Project description:Pseudokinases are classified by the lack of one or several of the highly conserved motifs involved in nucleotide (nt) binding or catalytic activity of protein kinases (PKs). Pseudokinases represent ?10% of the human kinome and they are found in all evolutionary classes of kinases. It has become evident that pseudokinases, which were initially considered somewhat peculiar dead kinases, are important components in several signalling cascades. Furthermore, several pseudokinases have been linked to human diseases, particularly cancer, which is raising interest for therapeutic approaches towards these proteins. The ATP-binding pocket is a well-established drug target and elucidation of the mechanism and properties of nt binding in pseudokinases is of significant interest and importance. Recent studies have demonstrated that members of the pseudokinase family are very diverse in structure as well as in their ability and mechanism to bind nts or perform phosphoryl transfer reactions.
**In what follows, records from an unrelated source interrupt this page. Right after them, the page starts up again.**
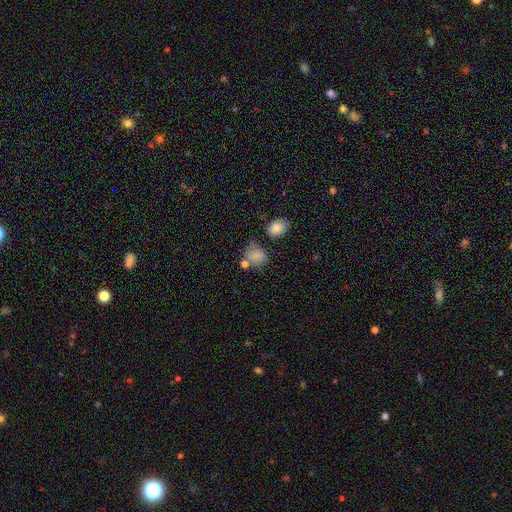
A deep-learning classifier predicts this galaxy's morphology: This appears to be a smooth galaxy with no disk features (77%) that is round (64%). Merging: none (48%).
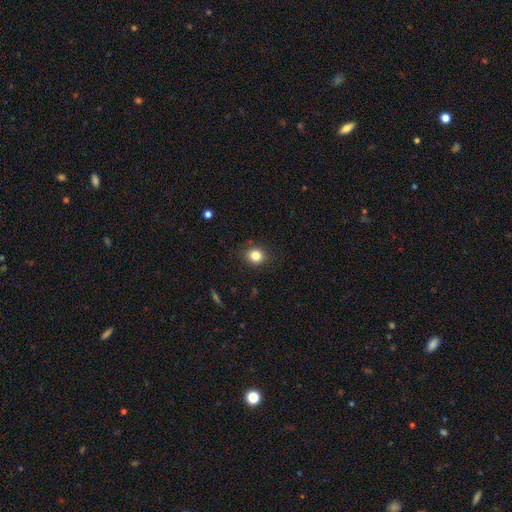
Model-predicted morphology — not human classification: A smooth galaxy with no disk features (82%) that is round (77%). Merging: none (86%).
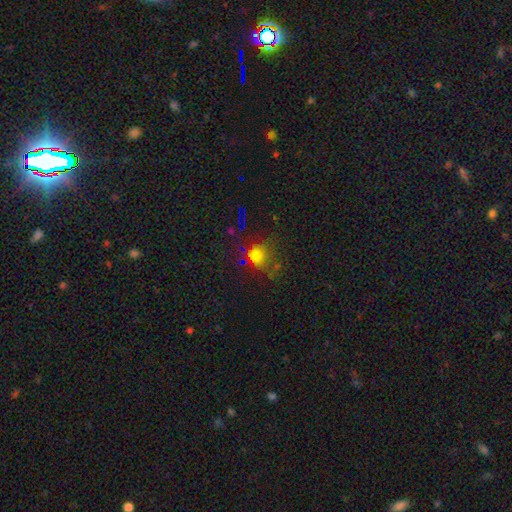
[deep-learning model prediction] Smooth or featured: smooth — 64% (star or artifact — 27%)
How rounded: round — 78% (in between — 20%)
Merging: none — 61% (minor disturbance — 20%)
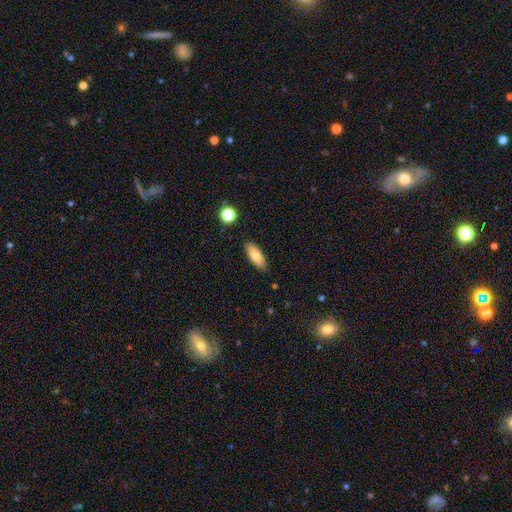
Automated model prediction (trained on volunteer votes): Smooth or featured? smooth (81%)
How rounded? in between (68%)
Merging? none (87%)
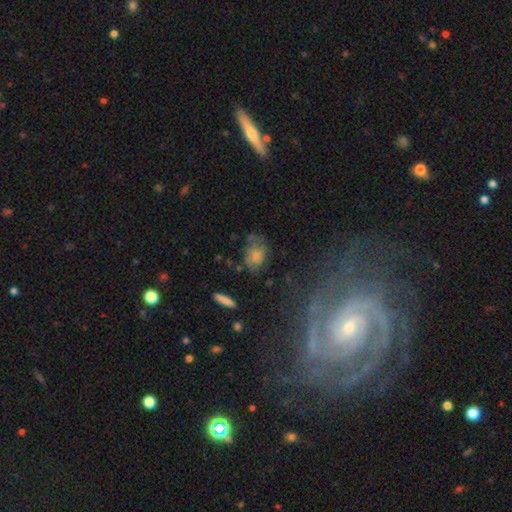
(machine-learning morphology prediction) A smooth galaxy with no disk features (54%) that is in between round and cigar-shaped (72%).

Vote fractions:
- Smooth or featured? smooth: 54% / featured or disk: 35% / star or artifact: 11%
- How rounded? in between: 72% / round: 25% / cigar-shaped: 3%
- Merging? none: 52% / minor disturbance: 27% / major disturbance: 17% / merger: 4%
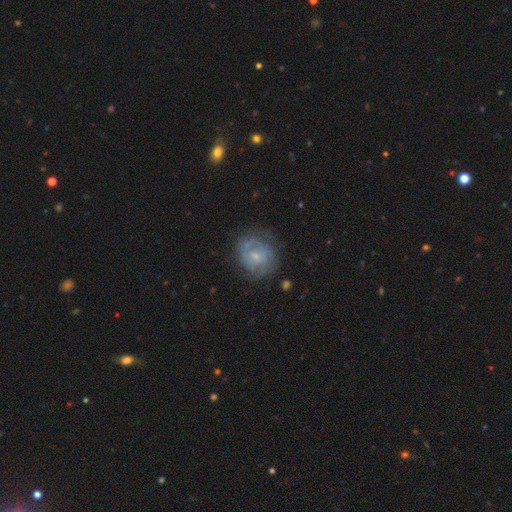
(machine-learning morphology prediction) smooth_or_featured: featured or disk (p=0.57) [alt: smooth p=0.35]
disk_edge_on: no (p=0.98) [alt: yes p=0.02]
bar: no (p=0.69) [alt: weak p=0.27]
has_spiral_arms: yes (p=0.66) [alt: no p=0.34]
bulge_size: small (p=0.61) [alt: moderate p=0.28]
merging: none (p=0.65) [alt: minor disturbance p=0.21]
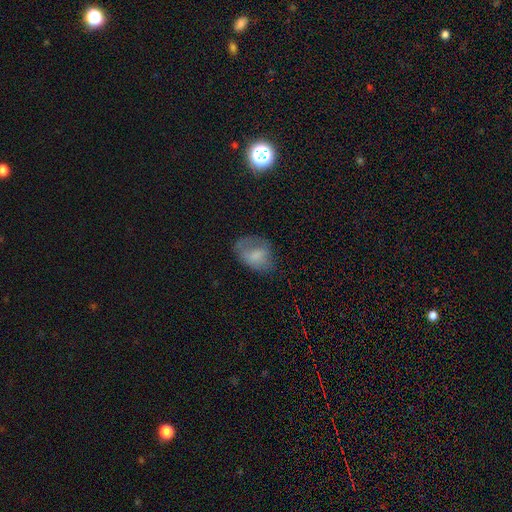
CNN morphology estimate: Smooth or featured? Predicted: smooth (p=0.68). How rounded? Predicted: in between (p=0.74). Merging? Predicted: none (p=0.46).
This diversity also precludes prediction of pseudokinase function, or the importance of nt binding for said function, based on primary sequence alone. Currently available data indicate that ?40% of pseudokinases are able to bind nts, whereas only few are able to catalyse occasional phosphoryl transfer. Pseudokinases employ diverse mechanisms to bind nts, which usually occurs at low, but physiological, affinity. ATP binding serves often a structural role but in most cases the functional roles are not precisely known. In the present review, we discuss the various mechanisms that pseudokinases employ for nt binding and how this often low-affinity binding can be accurately analysed.